Hilft die EU-Asylreform den Kommunen?

Städte und Gemeinden am Limit, Populisten im Umfragehoch. Die hohen Zugangszahlen der Geflüchteten in den Südwesten setzen Politik und Verwaltung unter Dauerstress. Experten und Kommunalvertreter schauen in diesen Tagen hoffnungsvoll auf die geplante EU-Asylreform.

Sie diskutierten in Heidelberg über die Migrationspolitik der EU: OB Boris Palmer, Kommissionsvertreter Fabian Lutz (zweiter von links), Migrationsstaatssekretär Siegfried Lorek (rechts) und Rechtsanwältin Sylvia Kaufhold.

Justiziministerium)

Heidelberg. Boris Palmer spricht bei der Podiumsdiskussion Klartext, wie man es von ihm gewohnt ist. Er ist während seiner Auszeit kein Diplomat geworden. Auch nicht, wenn es um das Thema Migration geht, und um EU-Vorgaben „die kein Mensch versteht“. Beispielsweise dass Menschen ihren Pass wegwerfen können und Schutz erhalten. Für Tübingens parteilosen Oberbürgermeister ist klar: Die Flüchtlingszahlen müssen runter. Für wirksam hält er Grenzverfahren für diejenigen, die ohne Papiere nach Europa kommen. „Das einzige wirksame Rezept gegen Populismus sind wirksame Lösungen“, sagte er. Bei der Diskussion erhält Palmer den meisten Applaus.

Thema des Symposiums Migration in Heidelberg war die Reform des Gemeinsamen Europäischen Asylsystems (GEAS). Das Justizministerium hatte Experten aus Wissenschaft, Politik und Verbänden in das Alte Hallenbad eingeladen. Sie diskutierten an zwei Tagen über die Flüchtlingssituation im Land und den Kommunen. Dass es einen großen Reformbedarf gibt, darüber waren sich alle Teilnehmer einig. Die Kommunen sind am Anschlag, so ihre Vertreter: Gemeindetagspräsident Steffen Jäger betonte in seiner Rede, dass die Grenze des Machbaren vielerorts überschritten sei. Der Gemeindetag ist deshalb für schnellere Asylverfahren und eine gerechtere Verteilung der Flüchtlinge innerhalb Europas.
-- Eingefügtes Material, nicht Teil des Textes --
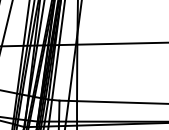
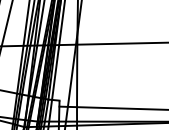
line at (112, 101) position: (112, 101) -> (112, 107)
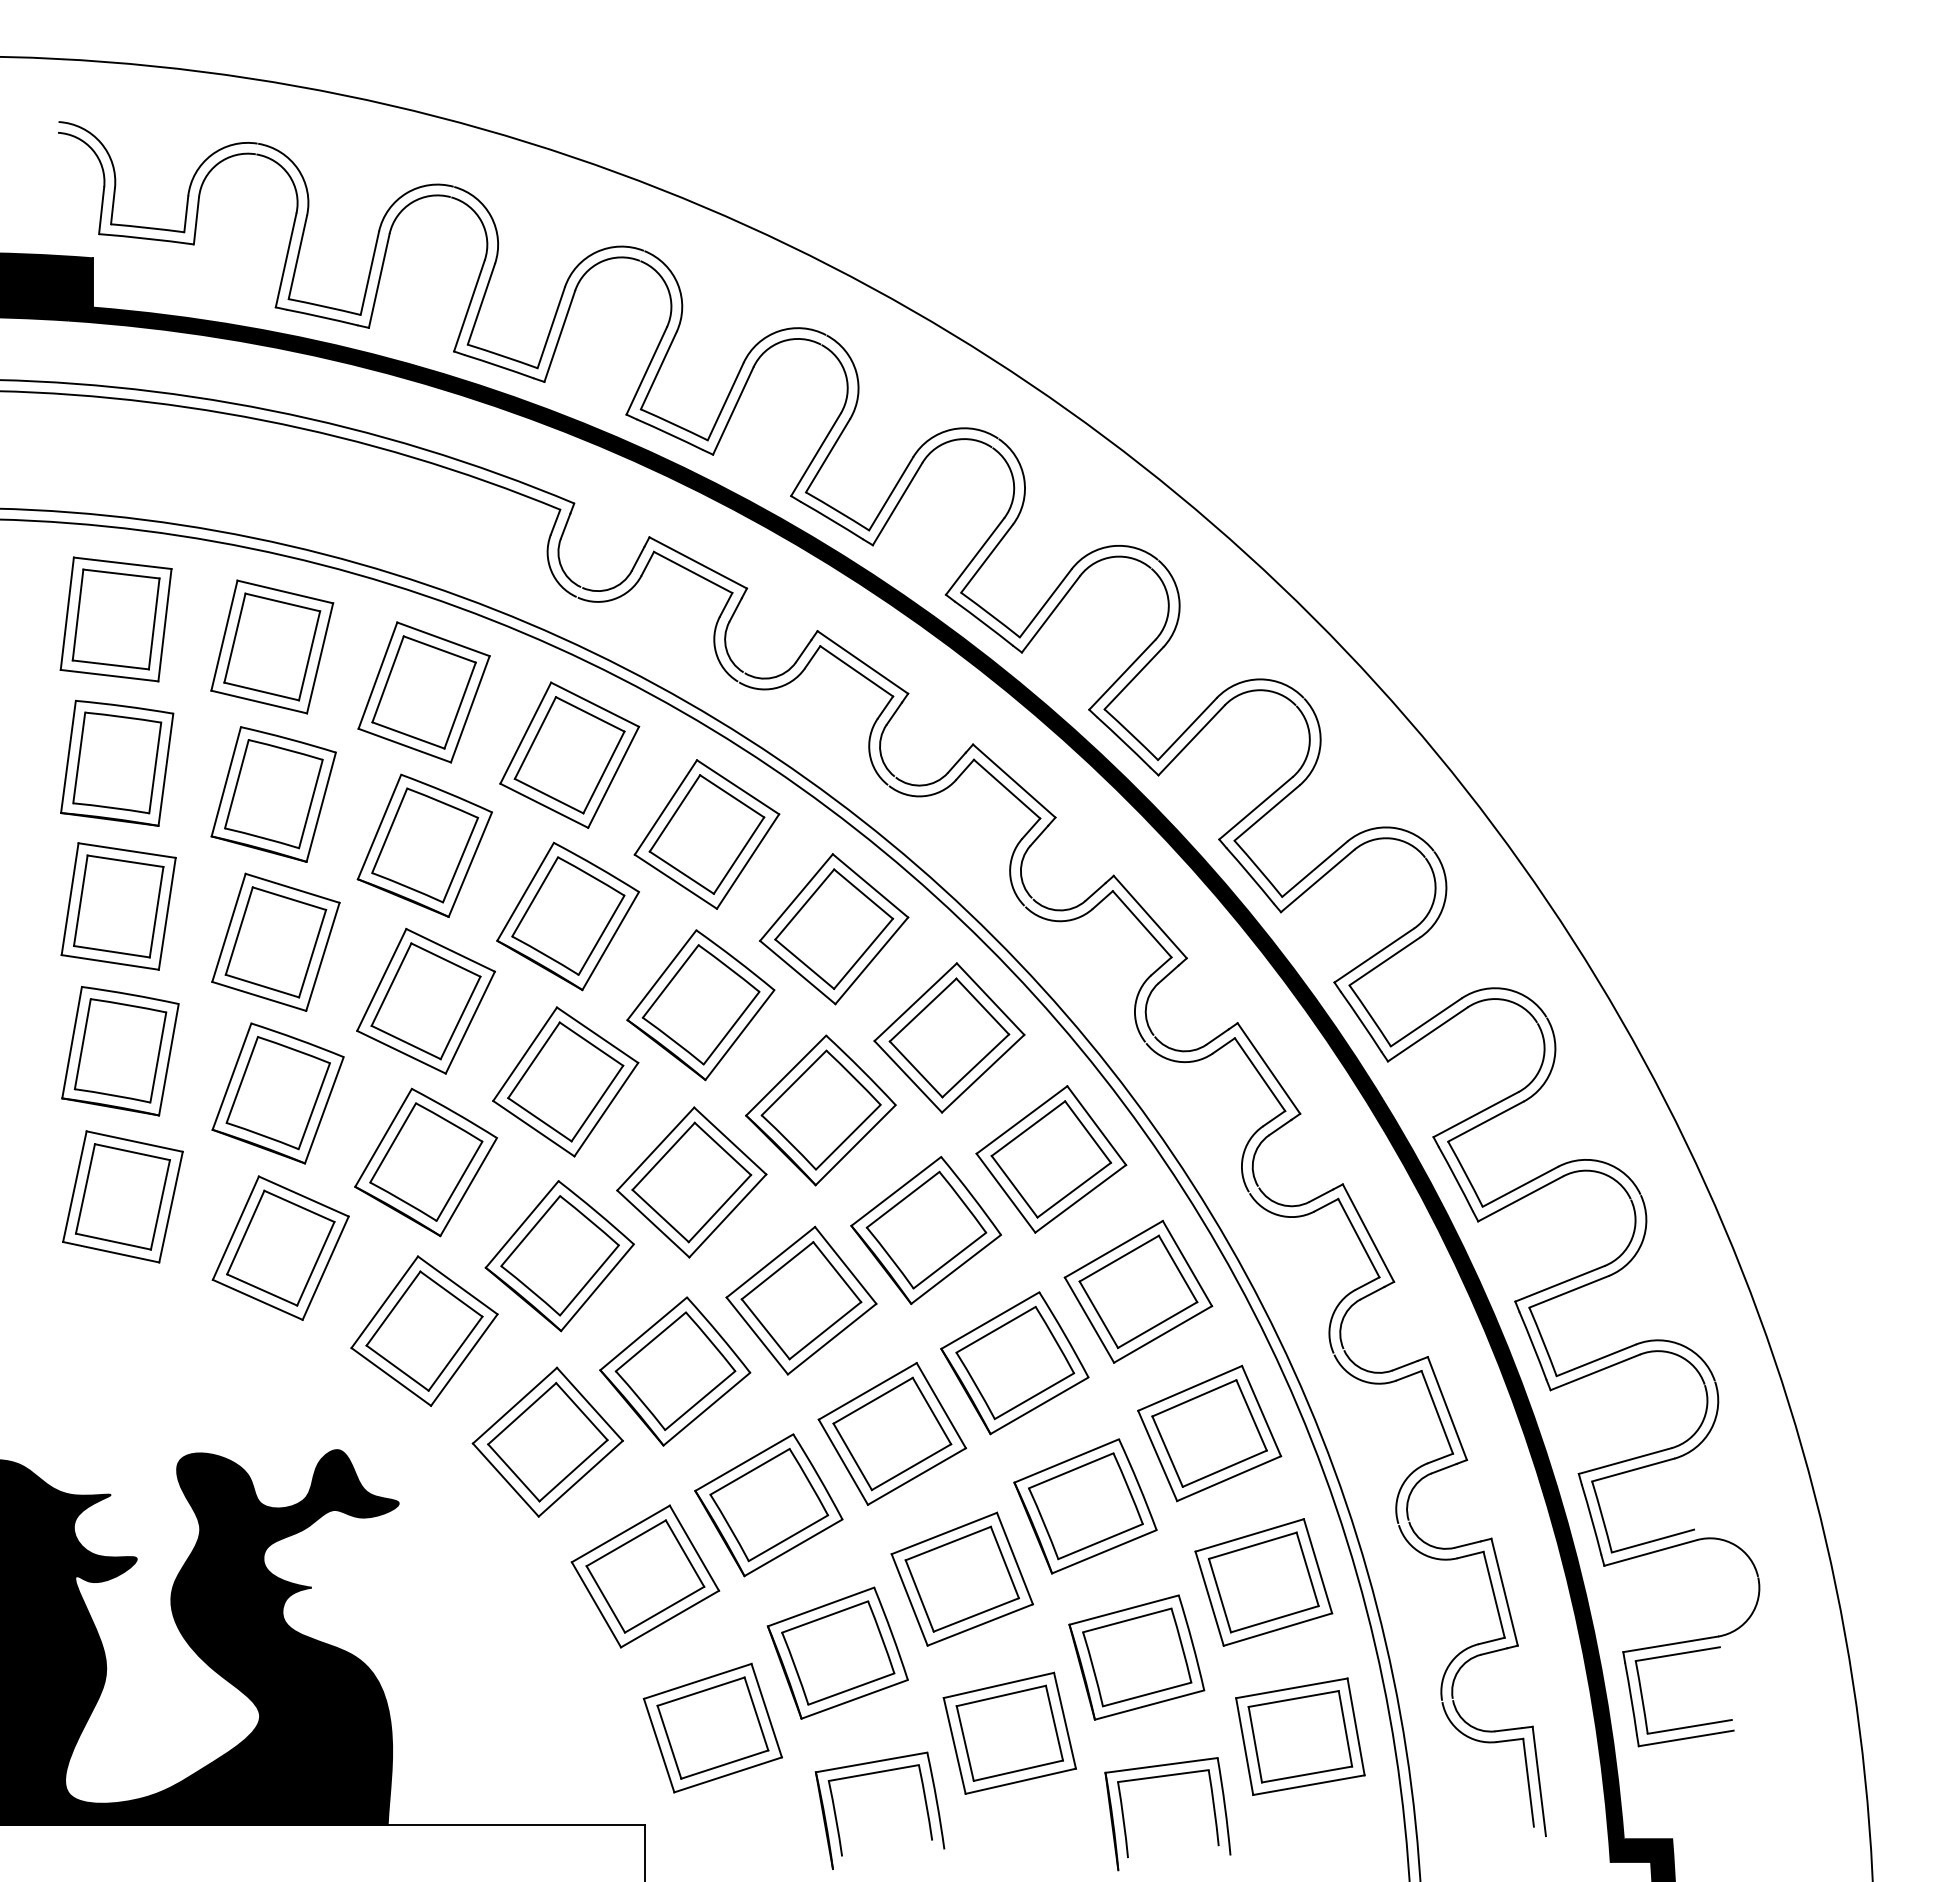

Städte wie Tübingen sind die Orte, wo sich die Vorgaben und Gesetze an der Wirklichkeit messen lassen müssen. Sie sind für die Unterbringung und die Integration der Geflüchteten zuständig. Sie brauchen dafür Schulen, Kitas und Wohnraum. Auch weil der letzte Flüchtlingsgipfel in Berlin aus kommunaler Sicht nur Schritte in die richtige Richtung brachte, blicken die unteren Ebenen jetzt gebannt nach Straßburg und Brüssel. Dort befinden sich die Verhandlungen zur Asyl-Reform in der heißen Phase.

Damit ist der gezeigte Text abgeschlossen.